Seeing blood when you pee is a sign it’s not right. Happened to me in 2003 while I was visiting Syracuse, NY. Fear and panic in a small American john. I went to the ER where they said I shouldn’t worry and gave me a prescription for antibiotics. Should settle it in ten days, but they didn’t.
By the time I reached South Carolina I was back in the ER. This time the nurse, brandishing a sample of my urine that looked more like a lava lamp than the crystal clear it should, told me “you’re a keeper”. Scans, tests, and the whole razzmatazz rolled until a middle-aged Doc advised, in his southern cowboy drawl, that I should enjoy the rest of my holiday and not to worry. But be sure I see a urologist when I return home.
But you can’t, can you, enjoy your time with such a great, howling fear up ahead.
I looked it up on the net. Blood in urine. All the US sites told me that the Surgeon General advises seeing a urologist immediately, waste no time, this could be serious. The British, in contrast, suggest going slow, taking an aspirin, and only if that doesn’t help actually visiting your GP.
I rang her on landing and next thing I knew I was attending Ambulatory Care for a flexible cystoscopy. Ambulatory Care. They’ve renamed it since as ambulating doesn’t appear in most punters’ vocabularies. It’s called the Short Stay Surgical Unit now. Trips off the tongue, doesn’t it.
The flexible camera discovered a papillary growth. We’ll need to take that out, the consultant told me. I was readmitted for an encounter with flexible’s big brother rigid. This was a little like having Dyno-Rod round to fix the house drains although, being under general anaesthetic, you experienced little.
The fun started when you came round. Fog, fuzz, thick head, the catheter still in and aching, mitomycin chemo wash like a bag of nails and then, following the drinking of gallons of water, successfully peeing again and being allowed home.
In the consultant’s office a few weeks later he told me that this papillary growth was a cancer of the lowest grade, the lowest, non-invasive level, and so insignificant (in the scale of things) that it wasn’t really worth considering it a cancer at all. We’ll need to check you regularly and, if we find anything, just scrape it off. These things return in at least 80% of cases. Don’t worry. You’ll last.
And I have done, too. Nineteen cystoscopies later with several episodes of burning the recurrence off there and then plus at least three more full-blown rigid cystoscopies I’ve managed to navigate thirteen years of superficiality. Mostly without pain or fear. The general anaesthetic always whaps me but I manage that. With the flexible insertions I simply wiggle my toes and don’t look.

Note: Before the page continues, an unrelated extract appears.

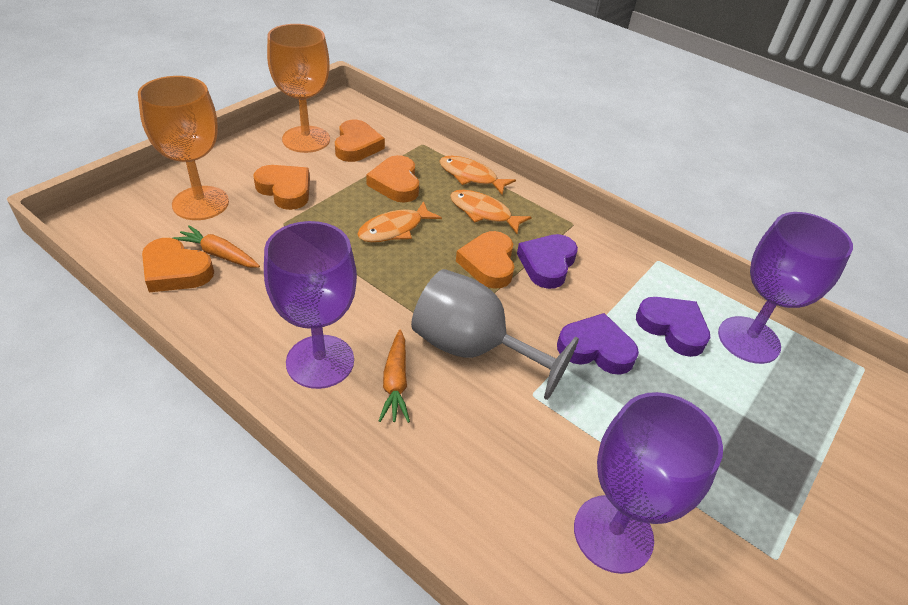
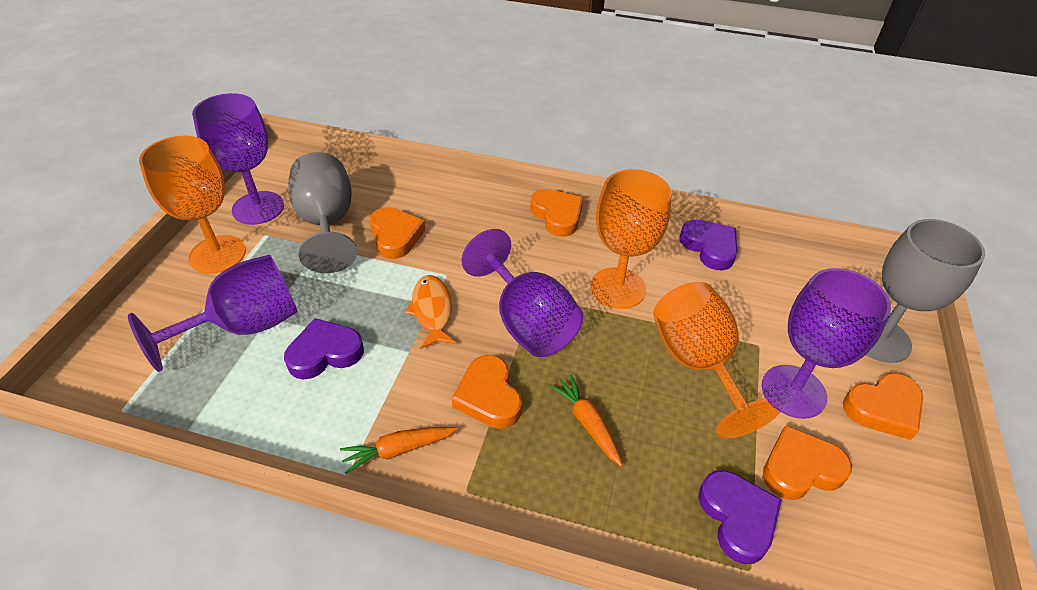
grey goblet: [411,269,579,400] = 1 -> [288,152,357,273] [866,219,985,363] = 2
orange fish: [357,201,442,242] [439,156,516,195] [450,190,532,234] = 3 -> [405,275,456,349] = 1
orange goblet: [138,76,229,220] [267,24,330,153] = 2 -> [139,136,246,274] [591,169,672,309] [653,282,782,438] = 3
purple goblet: [264,221,357,389] [574,392,723,574] [718,212,853,364] = 3 -> [128,255,298,372] [192,93,284,225] [461,229,583,357] [762,268,891,419] = 4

But that’s changed. Slight Return has now morphed to Full On Big Return. G1 (the grade applied to my old friend the almost not a cancer growth) has become G3. G2 never happened, at least if it did I wasn’t told.
Things The Doctor With My Results In Front Of Him Could Have Said:
Mr Finch, Things have changed.
Cancers are tricky things.
How long have you been coming here?
Now I don’t want you to worry too much.
As this is sounding complicated I’ll write it down.
You’ve got choices and you need to spend some time considering them.
This is a whole new ballgame.
Survival rates are good. Here are the statistics.
This Urology Department has some of the leading specialists in the country.
We can cure this so long as we prevent it from spreading.
This is just one of those things life throws at you.
Have a good day.
I watched him in action again two weeks later when I was back to see the specialist nurse for the start of my treatment. He ushered a middle-aged man in a suit into his small office, all smiles and handshakes. The guy spent twenty minutes inside before remerging pale and red-eyed and with that haggard-look you only get when your own mortality confronts you. I know how you feel, I thought. The miasma of disbelief. Then my name was called and I carried on.